D’ailleurs il faut bien se mettre dans la tête que nous raisonnons actuellement comme nous raisonnons parce que nous vivons dans une société égoïste, matérialiste et avariée. Si nous la renversons, si nous adoptons de nouvelles valeurs, nous raisonnerons forcément d’une autre façon. Comment ? Je n’en sais rien. Personne ne peut le savoir, puisque cela n’existe pas encore et qu’on ne peut pas imaginer le Monde nouveau qui existera alors. Je me répète ? C’est vrai. Mais vous aussi, camarades, avec vos interrogations absurdes et vos difficultés à imaginer l’Inimaginable.

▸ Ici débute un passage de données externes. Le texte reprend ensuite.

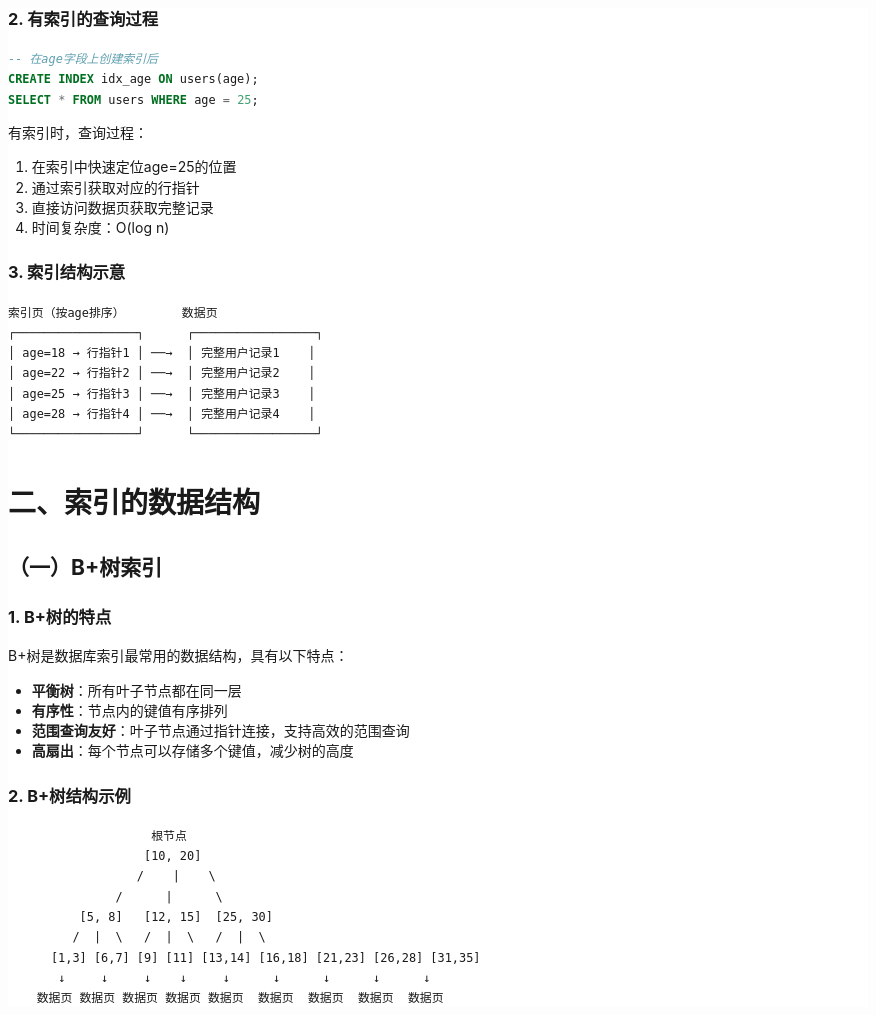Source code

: ### 2. 有索引的查询过程

```sql
-- 在age字段上创建索引后
CREATE INDEX idx_age ON users(age);
SELECT * FROM users WHERE age = 25;
```

有索引时，查询过程：
1. 在索引中快速定位age=25的位置
2. 通过索引获取对应的行指针
3. 直接访问数据页获取完整记录
4. 时间复杂度：O(log n)

### 3. 索引结构示意

```
索引页（按age排序）        数据页
┌─────────────────┐      ┌─────────────────┐
│ age=18 → 行指针1 │ ──→  │ 完整用户记录1    │
│ age=22 → 行指针2 │ ──→  │ 完整用户记录2    │
│ age=25 → 行指针3 │ ──→  │ 完整用户记录3    │
│ age=28 → 行指针4 │ ──→  │ 完整用户记录4    │
└─────────────────┘      └─────────────────┘
```

# 二、索引的数据结构

## （一）B+树索引

### 1. B+树的特点

B+树是数据库索引最常用的数据结构，具有以下特点：

- **平衡树**：所有叶子节点都在同一层
- **有序性**：节点内的键值有序排列
- **范围查询友好**：叶子节点通过指针连接，支持高效的范围查询
- **高扇出**：每个节点可以存储多个键值，减少树的高度

### 2. B+树结构示例

```
                    根节点
                   [10, 20]
                  /    |    \
               /      |      \
          [5, 8]   [12, 15]  [25, 30]
         /  |  \   /  |  \   /  |  \
      [1,3] [6,7] [9] [11] [13,14] [16,18] [21,23] [26,28] [31,35]
       ↓     ↓     ↓    ↓     ↓      ↓      ↓      ↓      ↓
    数据页 数据页 数据页 数据页 数据页  数据页  数据页  数据页  数据页
```
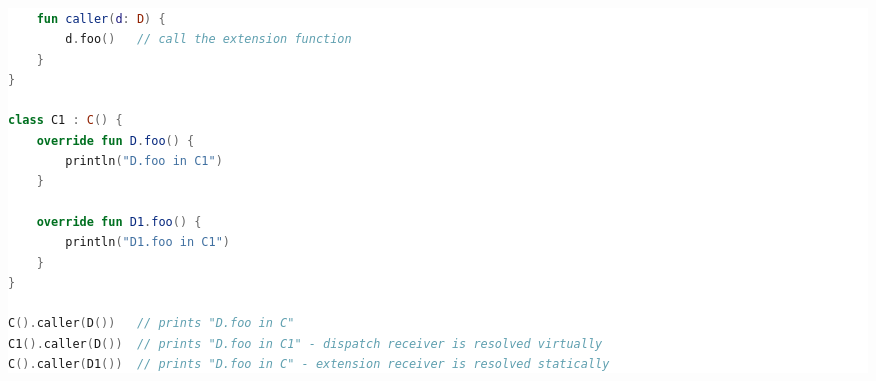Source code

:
 ```kotlin
    fun caller(d: D) {
        d.foo()   // call the extension function
    }
}

class C1 : C() {
    override fun D.foo() {
        println("D.foo in C1")
    }

    override fun D1.foo() {
        println("D1.foo in C1")
    }
}

C().caller(D())   // prints "D.foo in C"
C1().caller(D())  // prints "D.foo in C1" - dispatch receiver is resolved virtually
C().caller(D1())  // prints "D.foo in C" - extension receiver is resolved statically
```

Un conseil seulement : Ne brûlez pas tout de suite vos billets de banque, même s’ils sont très sales. Nous ne sommes pas encore dans le Monde nouveau. Ca peut encore servir. D’ailleurs, le jour venu, vous n’aurez même pas besoin de brûler vos billets. Ils n’auront plus aucune valeur. Irrévocablement démonétisés, ils s’envoleront au vent de l’Histoire. Ils se retrouveront sur le carreau, piétinés par le peuple en marche. Ceux qui le voudront s’en serviront pour tapisser leur chambre, mais ce sera considéré comme de fort mauvais goût et, puisque dans le Monde nouveau personne n’aura mauvais goût, l’argent ne sera même pas utilisé pour recouvrir les murs des pissotières.